Maria Natália Gonçalves, OBEGEF

Tem crescido uma classe média que se sente defraudada por mais de 50 anos de devaneios de governação predominantemente de esquerda. As evidências são óbvias e só não são devidamente entendidas por causa de uma certa arrogância intelectual que parte da premissa ser possível cristalizar ideologicamente a democracia.

A tribo de Issacar é apresentada no livro de 1Crónicas 12:32 como aquela que conseguia discernir os sinais do tempo, para saber o que devia ser feito. Tudo indica que o Portugal político de hoje não tem sabido exercer esse discernimento, pois se assim fosse, o espanto com os resultados eleitorais do último domingo não existiria.

Tem crescido uma classe média que se sente defraudada por mais de 50 anos de devaneios de governação predominantemente de esquerda. As evidências são óbvias e só não são devidamente entendidas por causa de uma certa arrogância intelectual que parte da premissa ser possível cristalizar ideologicamente a democracia.

Nas últimas duas décadas, o PS governou 15 anos.

Desde o 25 de abril, Portugal foi intervencionado três vezes pelo Fundo Monetário Internacional. A primeira foi em 1977 (a pedido do primeiro ministro do PS), seguiu-se 1983 (a pedido do primeiro-ministro do PS) e por fim 2011 (a pedido do primeiro ministro do PS).

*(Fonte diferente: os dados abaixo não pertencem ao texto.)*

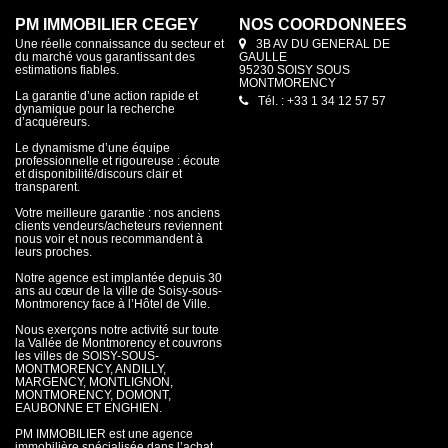
PM IMMOBILIER CEGEY
NOS COORDONNÉES
Une réelle connaissance du secteur et
3B AV DU GENERAL DE
du marché vous garantissant des
GAULLE
estimations fiables.
95230 SOISY SOUS
MONTMORENCY
La garantie d’une action rapide et
Tél. : +33 1 34 12 57 57
dynamique pour la recherche
d’acquéreurs.
Le dynamisme d’une équipe
professionnelle et rigoureuse : écoute
et disponibilité/discours clair et
transparent.
Votre meilleure garantie : nos anciens
clients vendeurs/acheteurs reviennent
nous voir et nous recommandent à
leurs proches.
Notre agence est implantée depuis 30
ans au cœur de la ville de Soisy-sous-
Montmorency face à l’Hôtel de Ville.
Nous exerçons notre activité sur toute
la Vallée de Montmorency et couvrons
les villes de SOISY-SOUS-
MONTMORENCY, ANDILLY,
MARGENCY, MONTLIGNON,
MONTMORENCY, DOMONT,
EAUBONNE ET ENGHIEN.
PM IMMOBILIER est une agence
immobilière spécialisée dans l’achat,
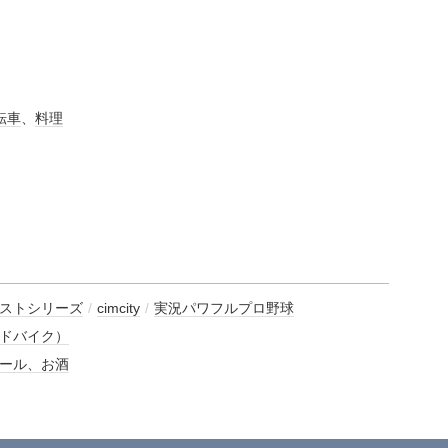
転車
、
料理
ストシリーズ
/
cimcity
/
実況パワフルプロ野球
ドバイク）
ール、お酒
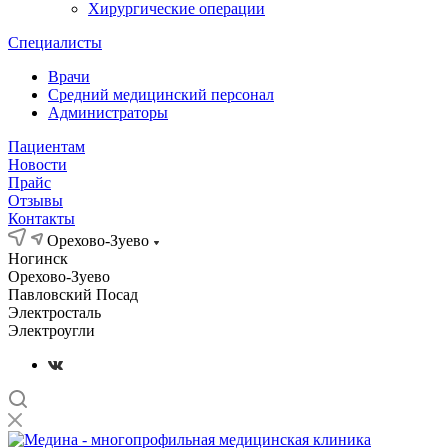
Хирургические операции
Специалисты
Врачи
Средний медицинский персонал
Администраторы
Пациентам
Новости
Прайс
Отзывы
Контакты
Орехово-Зуево
Ногинск
Орехово-Зуево
Павловский Посад
Электросталь
Электроугли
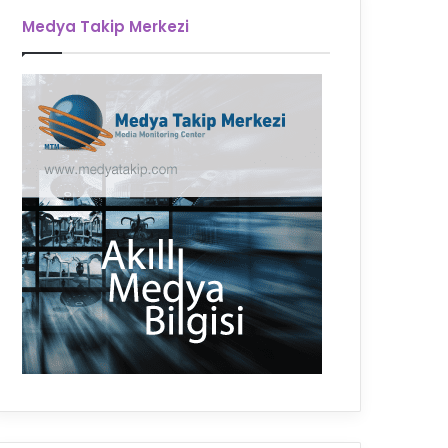
Medya Takip Merkezi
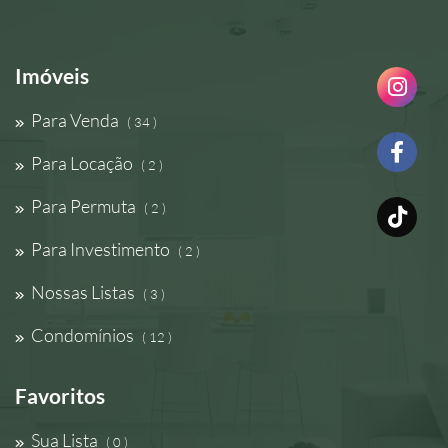
Imóveis
Para Venda
( 34 )
Para Locação
( 2 )
Para Permuta
( 2 )
Para Investimento
( 2 )
Nossas Listas
( 3 )
Condomínios
( 12 )
Favoritos
Sua Lista
( 0 )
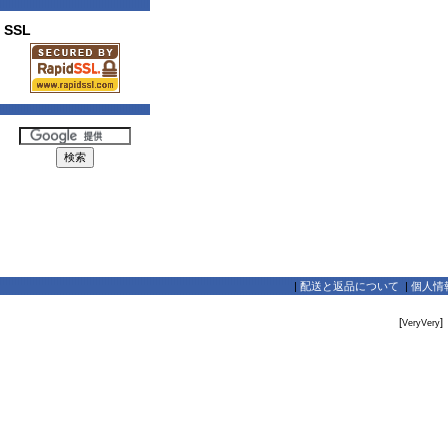
SSL
|
配送と返品について
|
個人情
[
]
VeryVery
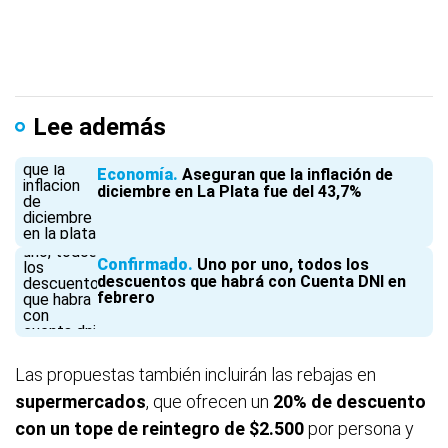
Lee además
Economía
Aseguran que la inflación de
diciembre en La Plata fue del 43,7%
Confirmado
Uno por uno, todos los
descuentos que habrá con Cuenta DNI en
febrero
Las propuestas también incluirán las rebajas en
supermercados
, que ofrecen un
20% de descuento
con un tope de reintegro de $2.500
por persona y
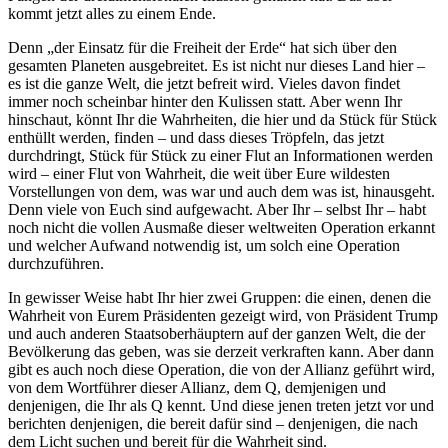
kommt jetzt alles zu einem Ende.
Denn „der Einsatz für die Freiheit der Erde“ hat sich über den
gesamten Planeten ausgebreitet. Es ist nicht nur dieses Land hier –
es ist die ganze Welt, die jetzt befreit wird. Vieles davon findet
immer noch scheinbar hinter den Kulissen statt. Aber wenn Ihr
hinschaut, könnt Ihr die Wahrheiten, die hier und da Stück für Stück
enthüllt werden, finden – und dass dieses Tröpfeln, das jetzt
durchdringt, Stück für Stück zu einer Flut an Informationen werden
wird – einer Flut von Wahrheit, die weit über Eure wildesten
Vorstellungen von dem, was war und auch dem was ist, hinausgeht.
Denn viele von Euch sind aufgewacht. Aber Ihr – selbst Ihr – habt
noch nicht die vollen Ausmaße dieser weltweiten Operation erkannt
und welcher Aufwand notwendig ist, um solch eine Operation
durchzuführen.
In gewisser Weise habt Ihr hier zwei Gruppen: die einen, denen die
Wahrheit von Eurem Präsidenten gezeigt wird, von Präsident Trump
und auch anderen Staatsoberhäuptern auf der ganzen Welt, die der
Bevölkerung das geben, was sie derzeit verkraften kann. Aber dann
gibt es auch noch diese Operation, die von der Allianz geführt wird,
von dem Wortführer dieser Allianz, dem Q, demjenigen und
denjenigen, die Ihr als Q kennt. Und diese jenen treten jetzt vor und
berichten denjenigen, die bereit dafür sind – denjenigen, die nach
dem Licht suchen und bereit für die Wahrheit sind.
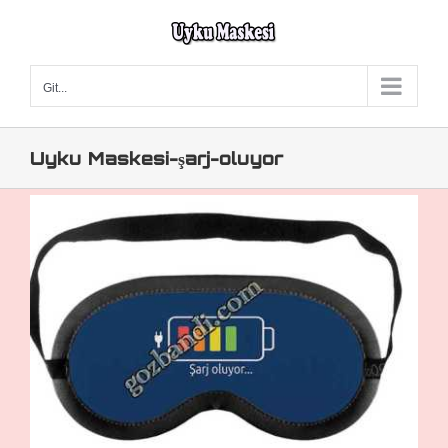
Skip
to
content
Git...
Uyku Maskesi-şarj-oluyor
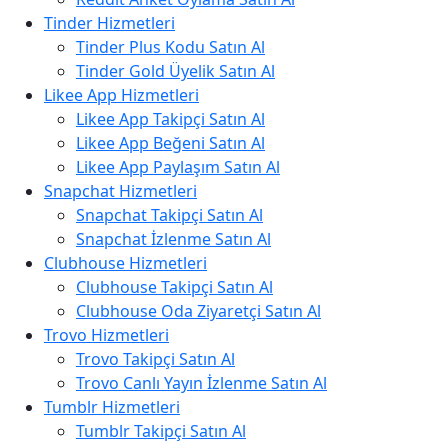
Tinder Hizmetleri
Tinder Plus Kodu Satın Al
Tinder Gold Üyelik Satın Al
Likee App Hizmetleri
Likee App Takipçi Satın Al
Likee App Beğeni Satın Al
Likee App Paylaşım Satın Al
Snapchat Hizmetleri
Snapchat Takipçi Satın Al
Snapchat İzlenme Satın Al
Clubhouse Hizmetleri
Clubhouse Takipçi Satın Al
Clubhouse Oda Ziyaretçi Satın Al
Trovo Hizmetleri
Trovo Takipçi Satın Al
Trovo Canlı Yayın İzlenme Satın Al
Tumblr Hizmetleri
Tumblr Takipçi Satın Al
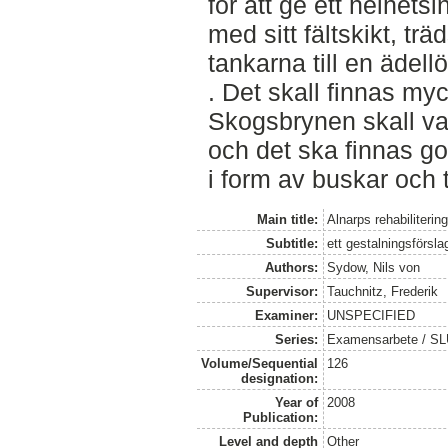
för att ge ett helhets
med sitt fältskikt, trä
tankarna till en ädell
. Det skall finnas myc
Skogsbrynen skall vara 
och det ska finnas g
i form av buskar och 
Main title:
Alnarps rehabiliteri
Subtitle:
ett gestalningsförsla
Authors:
Sydow, Nils von
Supervisor:
Tauchnitz, Frederik
Examiner:
UNSPECIFIED
Series:
Examensarbete / SLU
Volume/Sequential
126
designation:
Year of
2008
Publication:
Level and depth
Other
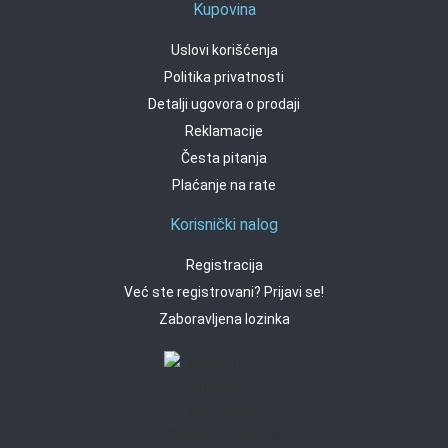
Kupovina
Uslovi korišćenja
Politika privatnosti
Detalji ugovora o prodaji
Reklamacije
Česta pitanja
Plaćanje na rate
Korisnički nalog
Registracija
Već ste registrovani? Prijavi se!
Zaboravljena lozinka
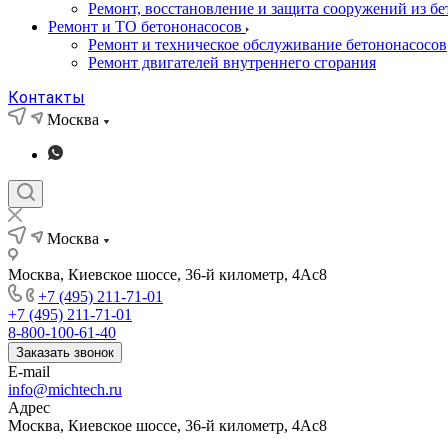
Ремонт, восстановление и защита сооружений из бе
Ремонт и ТО бетононасосов
Ремонт и техническое обслуживание бетононасосов
Ремонт двигателей внутреннего сгорания
Контакты
Москва
Москва
Москва, Киевское шоссе, 36-й километр, 4Ас8
+7 (495) 211-71-01
+7 (495) 211-71-01
8-800-100-61-40
Заказать звонок
E-mail
info@michtech.ru
Адрес
Москва, Киевское шоссе, 36-й километр, 4Ас8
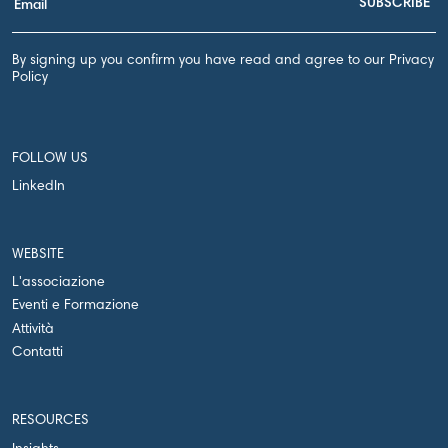
By signing up you confirm you have read and agree to our Privacy
Policy
FOLLOW US
LinkedIn
WEBSITE
L'associazione
Eventi e Formazione
Attività
Contatti
RESOURCES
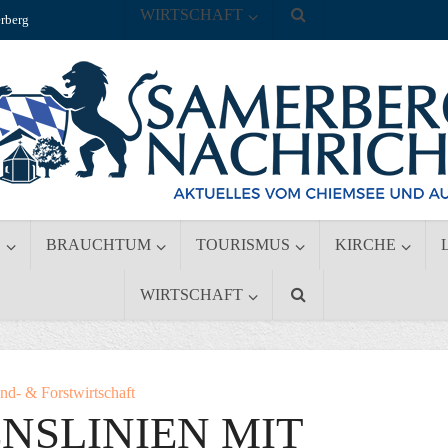
WIRTSCHAFT
rberg
S
BRAUCHTUM
TOURISMUS
KIRCHE
WIRTSCHAFT
nd- & Forstwirtschaft
NSLINIEN MIT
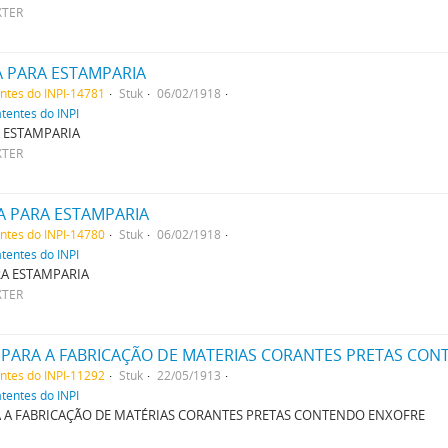
XTER
A PARA ESTAMPARIA
entes do INPI-14781
Stuk
06/02/1918
atentes do INPI
 ESTAMPARIA
XTER
A PARA ESTAMPARIA
entes do INPI-14780
Stuk
06/02/1918
atentes do INPI
RA ESTAMPARIA
XTER
PARA A FABRICAÇÃO DE MATERIAS CORANTES PRETAS CON
entes do INPI-11292
Stuk
22/05/1913
atentes do INPI
 A FABRICAÇÃO DE MATÉRIAS CORANTES PRETAS CONTENDO ENXOFRE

Se fizermos uma retrospetiva, é possível identificar ao longo do tempo um conjunto de sinais reveladores de desencantamento democrático. O mais flagrante foi o aumento da taxa de abstenção nas eleições legislativas. Segundo dados do portal estatístico PORDATA, em 1976 a taxa de abstenção nas eleições para a AR era de 16,7%, em 2019, de 51,4%, e em 2024, de 40,2%.

Curiosamente, a taxa de abstenção tem reduzido desde 2019, altura em que o populismo português começou a emergir. Segundo os dados conhecidos à data, as eleições de maio de 2025, contam com uma taxa de abstenção de 35.62%.

Na raiz do insatisfação estão uma classe média sobrecarregada com impostos ao serviço de políticas sociais assistencialistas injustas; jovens qualificados à custa do erário público e que compreensivelmente ou não decidem fazer as suas vidas no estrangeiro; empresas sem a estabilidade fiscal necessária a um planeamento estratégico de médio e longo prazo; a desertificação progressiva do interior e subtração de serviços e infraestruturas; a imigração desordenada; a desvalorização social e salarial do professor na escola pública; o esboroar dos valores do modelo tradicional de família; a habitação a valores proibitivos e o enfraquecimento do SNS...

A isto se soma uma classe política enclaustrada na ‘bolha’ da capital, envolvida em mordomias e habituada a uma certa promiscuidade com o poder económico. Enquanto isso, entre escândalos, tricas e futricas, em democracia, apenas 6 dos 24 governos eleitos terminaram o seu mandato.

A chegada em 2019 de uma força partidária populista que se apresenta com a vocação messiânica de libertar Portugal, foi primeiro vista com incredulidade, mas no passado domingo 1 345 689 de votantes olharam para o Chega como uma âncora.

A classe média chegou ao limite do suportável e, imprudentemente, agarra-se a quem lhes acena com o alívio da possibilidade de correção das injustiças e  perversões do socialismo irresponsável.

Não creio que os eleitores do Chega apreciem as armas do populismo. A atração pela truculência, agressividade e radicalismo é sintoma de uma sociedade exaurida e ressentida. Não quero crer tratarem-se de portugueses militantes viscerais da extrema-direita, mas antes portugueses que estão esgotados dos mais de 50 anos de desgovernação.

Não devemos subestimar a voz da democracia, mas salvemo-nos de nós mesmos, porque o dogmatismo cega e um dia a conta chega.